Recommendation algorithms have arguably been the defining force in consumer internet over the past decade. The world’s smartest minds spent years optimizing how to maximize time spent in-app. But as Jonathan Haidt notes in The Anxious Generation, recommendation systems are now increasingly linked to rising mental health issues among teens. In the grand scheme of things, it’s still unclear whether these algorithms represent productivity gains—or a slow erosion of human well-being.
To fight magic with magic, perhaps the best way to counter algorithmic addiction is by using AI as a high-quality content curator.

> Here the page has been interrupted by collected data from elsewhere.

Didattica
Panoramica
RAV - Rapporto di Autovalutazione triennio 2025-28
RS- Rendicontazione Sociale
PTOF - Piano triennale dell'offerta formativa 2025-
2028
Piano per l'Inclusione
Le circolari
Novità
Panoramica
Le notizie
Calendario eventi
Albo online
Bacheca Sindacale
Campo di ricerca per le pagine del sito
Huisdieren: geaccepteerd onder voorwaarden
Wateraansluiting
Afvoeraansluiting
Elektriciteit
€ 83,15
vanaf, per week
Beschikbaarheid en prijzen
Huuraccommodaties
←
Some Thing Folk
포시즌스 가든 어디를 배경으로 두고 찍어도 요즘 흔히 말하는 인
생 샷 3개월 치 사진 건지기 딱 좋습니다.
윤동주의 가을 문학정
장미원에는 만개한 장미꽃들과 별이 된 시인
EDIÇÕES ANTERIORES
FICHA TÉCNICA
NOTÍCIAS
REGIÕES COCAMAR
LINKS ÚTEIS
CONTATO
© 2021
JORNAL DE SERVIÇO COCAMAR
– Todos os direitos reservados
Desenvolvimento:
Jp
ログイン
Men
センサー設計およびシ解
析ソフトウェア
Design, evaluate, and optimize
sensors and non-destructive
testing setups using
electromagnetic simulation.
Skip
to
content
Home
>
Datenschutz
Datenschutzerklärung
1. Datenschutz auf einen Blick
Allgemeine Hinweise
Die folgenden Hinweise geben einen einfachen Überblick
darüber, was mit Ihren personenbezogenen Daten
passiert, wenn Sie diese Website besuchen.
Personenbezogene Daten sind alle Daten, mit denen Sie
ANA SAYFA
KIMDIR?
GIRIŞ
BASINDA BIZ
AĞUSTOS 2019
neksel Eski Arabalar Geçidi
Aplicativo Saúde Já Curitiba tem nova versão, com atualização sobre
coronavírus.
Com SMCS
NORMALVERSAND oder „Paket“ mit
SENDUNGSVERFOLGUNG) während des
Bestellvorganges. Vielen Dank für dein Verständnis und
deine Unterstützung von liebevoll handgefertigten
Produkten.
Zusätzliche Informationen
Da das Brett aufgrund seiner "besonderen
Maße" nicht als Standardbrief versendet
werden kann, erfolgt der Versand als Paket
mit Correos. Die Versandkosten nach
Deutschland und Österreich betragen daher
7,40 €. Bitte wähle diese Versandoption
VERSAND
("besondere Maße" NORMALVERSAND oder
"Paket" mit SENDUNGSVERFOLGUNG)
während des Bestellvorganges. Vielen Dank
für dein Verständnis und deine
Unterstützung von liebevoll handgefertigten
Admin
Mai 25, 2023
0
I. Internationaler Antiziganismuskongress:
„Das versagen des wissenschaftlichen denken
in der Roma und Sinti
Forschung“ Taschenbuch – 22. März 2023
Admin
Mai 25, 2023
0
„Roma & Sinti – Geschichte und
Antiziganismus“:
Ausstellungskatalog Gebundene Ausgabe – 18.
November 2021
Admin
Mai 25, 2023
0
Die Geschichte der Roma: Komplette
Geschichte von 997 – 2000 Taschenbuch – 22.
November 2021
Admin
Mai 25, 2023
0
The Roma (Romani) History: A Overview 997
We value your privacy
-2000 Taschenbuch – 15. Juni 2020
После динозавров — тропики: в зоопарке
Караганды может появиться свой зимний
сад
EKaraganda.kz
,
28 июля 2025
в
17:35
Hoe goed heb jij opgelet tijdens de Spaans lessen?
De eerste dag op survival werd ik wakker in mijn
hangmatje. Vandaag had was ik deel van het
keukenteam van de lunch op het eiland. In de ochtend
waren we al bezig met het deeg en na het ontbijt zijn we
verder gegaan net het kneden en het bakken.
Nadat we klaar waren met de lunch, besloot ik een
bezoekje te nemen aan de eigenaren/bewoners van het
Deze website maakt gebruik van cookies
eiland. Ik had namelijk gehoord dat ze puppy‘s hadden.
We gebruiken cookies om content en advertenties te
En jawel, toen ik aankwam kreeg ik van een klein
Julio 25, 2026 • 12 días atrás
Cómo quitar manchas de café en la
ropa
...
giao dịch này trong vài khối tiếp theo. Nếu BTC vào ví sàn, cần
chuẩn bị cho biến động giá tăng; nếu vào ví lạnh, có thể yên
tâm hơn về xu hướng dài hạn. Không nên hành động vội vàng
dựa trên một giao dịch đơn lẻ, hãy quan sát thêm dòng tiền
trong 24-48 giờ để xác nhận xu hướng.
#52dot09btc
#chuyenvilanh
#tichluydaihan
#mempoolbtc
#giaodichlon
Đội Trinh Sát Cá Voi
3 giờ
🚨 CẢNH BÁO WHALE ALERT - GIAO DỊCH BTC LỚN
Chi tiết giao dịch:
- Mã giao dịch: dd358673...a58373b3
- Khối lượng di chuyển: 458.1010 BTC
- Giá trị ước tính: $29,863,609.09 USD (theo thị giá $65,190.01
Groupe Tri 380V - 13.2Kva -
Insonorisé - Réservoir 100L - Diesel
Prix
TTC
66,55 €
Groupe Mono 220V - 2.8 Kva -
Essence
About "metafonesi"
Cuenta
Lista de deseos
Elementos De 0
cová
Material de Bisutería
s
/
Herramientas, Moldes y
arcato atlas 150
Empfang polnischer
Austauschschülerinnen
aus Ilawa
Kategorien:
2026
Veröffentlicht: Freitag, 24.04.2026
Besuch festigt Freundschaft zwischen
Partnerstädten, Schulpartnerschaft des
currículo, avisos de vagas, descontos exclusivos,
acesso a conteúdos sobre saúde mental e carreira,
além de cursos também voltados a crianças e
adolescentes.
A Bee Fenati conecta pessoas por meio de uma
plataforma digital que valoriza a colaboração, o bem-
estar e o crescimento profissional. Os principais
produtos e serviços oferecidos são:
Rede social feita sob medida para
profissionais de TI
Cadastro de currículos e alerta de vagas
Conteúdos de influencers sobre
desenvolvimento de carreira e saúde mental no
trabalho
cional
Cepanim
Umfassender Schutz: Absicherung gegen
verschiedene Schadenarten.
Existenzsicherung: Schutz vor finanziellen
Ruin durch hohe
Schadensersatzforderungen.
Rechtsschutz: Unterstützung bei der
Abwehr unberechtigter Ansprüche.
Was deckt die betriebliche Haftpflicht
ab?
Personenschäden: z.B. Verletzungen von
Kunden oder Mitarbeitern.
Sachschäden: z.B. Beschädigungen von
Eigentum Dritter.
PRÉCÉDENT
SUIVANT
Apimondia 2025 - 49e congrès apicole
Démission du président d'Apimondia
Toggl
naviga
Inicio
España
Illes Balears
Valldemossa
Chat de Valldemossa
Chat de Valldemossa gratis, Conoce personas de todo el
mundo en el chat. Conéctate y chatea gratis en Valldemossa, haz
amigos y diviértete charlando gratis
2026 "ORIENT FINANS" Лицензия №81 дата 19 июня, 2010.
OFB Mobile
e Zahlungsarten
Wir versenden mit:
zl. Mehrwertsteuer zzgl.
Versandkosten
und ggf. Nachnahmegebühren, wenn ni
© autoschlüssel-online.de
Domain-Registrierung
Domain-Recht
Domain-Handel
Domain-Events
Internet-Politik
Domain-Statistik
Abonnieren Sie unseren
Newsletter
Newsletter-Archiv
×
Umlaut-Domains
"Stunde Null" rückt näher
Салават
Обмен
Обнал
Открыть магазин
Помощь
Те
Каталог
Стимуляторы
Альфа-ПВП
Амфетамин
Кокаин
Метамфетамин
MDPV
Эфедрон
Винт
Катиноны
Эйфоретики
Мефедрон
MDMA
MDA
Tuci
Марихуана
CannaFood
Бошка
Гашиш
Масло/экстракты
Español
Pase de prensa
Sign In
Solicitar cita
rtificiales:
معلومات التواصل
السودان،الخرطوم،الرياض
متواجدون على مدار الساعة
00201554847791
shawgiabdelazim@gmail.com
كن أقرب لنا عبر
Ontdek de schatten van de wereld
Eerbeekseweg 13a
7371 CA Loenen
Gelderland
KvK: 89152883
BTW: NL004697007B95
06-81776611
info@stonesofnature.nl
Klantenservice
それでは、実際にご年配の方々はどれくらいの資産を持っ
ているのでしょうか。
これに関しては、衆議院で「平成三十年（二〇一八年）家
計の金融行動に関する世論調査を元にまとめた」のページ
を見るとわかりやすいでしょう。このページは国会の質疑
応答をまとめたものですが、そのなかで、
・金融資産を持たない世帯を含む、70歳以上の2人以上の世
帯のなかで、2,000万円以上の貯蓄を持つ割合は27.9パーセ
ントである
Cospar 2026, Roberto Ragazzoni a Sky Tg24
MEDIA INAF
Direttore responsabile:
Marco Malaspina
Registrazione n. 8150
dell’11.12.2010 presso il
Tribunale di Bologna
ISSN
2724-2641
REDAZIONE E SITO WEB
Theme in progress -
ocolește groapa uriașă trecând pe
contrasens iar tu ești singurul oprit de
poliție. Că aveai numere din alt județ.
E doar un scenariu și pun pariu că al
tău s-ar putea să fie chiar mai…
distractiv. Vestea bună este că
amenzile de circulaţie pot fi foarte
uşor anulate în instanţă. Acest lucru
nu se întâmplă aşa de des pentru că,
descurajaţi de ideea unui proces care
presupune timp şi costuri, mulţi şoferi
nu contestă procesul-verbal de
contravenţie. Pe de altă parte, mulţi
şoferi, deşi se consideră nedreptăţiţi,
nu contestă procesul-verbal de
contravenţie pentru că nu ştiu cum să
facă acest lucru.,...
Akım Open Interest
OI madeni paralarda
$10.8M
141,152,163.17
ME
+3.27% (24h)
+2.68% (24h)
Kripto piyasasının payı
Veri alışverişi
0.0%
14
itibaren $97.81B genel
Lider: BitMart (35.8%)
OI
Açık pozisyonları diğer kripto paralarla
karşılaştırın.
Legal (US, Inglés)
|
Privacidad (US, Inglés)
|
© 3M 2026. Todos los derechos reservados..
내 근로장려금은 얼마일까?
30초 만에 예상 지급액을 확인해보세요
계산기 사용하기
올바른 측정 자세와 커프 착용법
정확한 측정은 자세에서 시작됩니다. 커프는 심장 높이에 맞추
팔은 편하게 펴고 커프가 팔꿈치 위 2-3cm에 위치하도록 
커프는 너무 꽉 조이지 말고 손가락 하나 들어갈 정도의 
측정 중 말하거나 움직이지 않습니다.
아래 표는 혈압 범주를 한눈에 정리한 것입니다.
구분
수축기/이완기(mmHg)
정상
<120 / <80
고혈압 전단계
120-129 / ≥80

In Web3, we emphasize user-owned data and preferences. The goal is to create decentralized incentive structures that empower human-centric social networks over algorithm-driven feeds. I believe this vision is worth pursuing—but before we can fully displace TikTok, Instagram, and Twitter, we’ll likely experience several transitional stages.
In short: for companies that operate on a “come for the tool, stay for the network” model, the tool is becoming less important. The network is becoming more important—and how we define "network" may also evolve. Among all types of network effects, content-based ones are likely the weakest when compared to those built on social relationships, commerce infrastructure, or payments.
Business-side: B2B Use Cases
Existing SaaS platforms will have major opportunities to offer users more customization. While backend processes and data structures (think SAP) are hard to modify, there’s significant room to personalize frontend elements—UI, UX, and automation.
I may not move my whole team off Slack, but I’d love more no-code functionality built into it. Auto-replies to my boss (“Got it 🫡”), summarizing group chats, and auto-generating weekly reports are all small tweaks that can make a big difference. So no, AI won’t “kill SaaS,” but it could make SaaS radically more customizable.
Code Abundance and Crypto
Finally—how will code abundance affect crypto? In my view, the impact is largely positive.
Crypto has long struggled with poor UX, unclear product-market fit, steep onboarding barriers, and high development costs. Compared to Web2, it hasn’t yet reached a winner-takes-all dynamic. AI-driven code abundance can accelerate the search for PMF, enhance user experience, and lower the barrier for non-crypto-native users to start engaging with on-chain applications.
⚠️ Of course, code abundance ≠ automatic PMF. But it does accelerate the journey—just as it will in other emerging industries.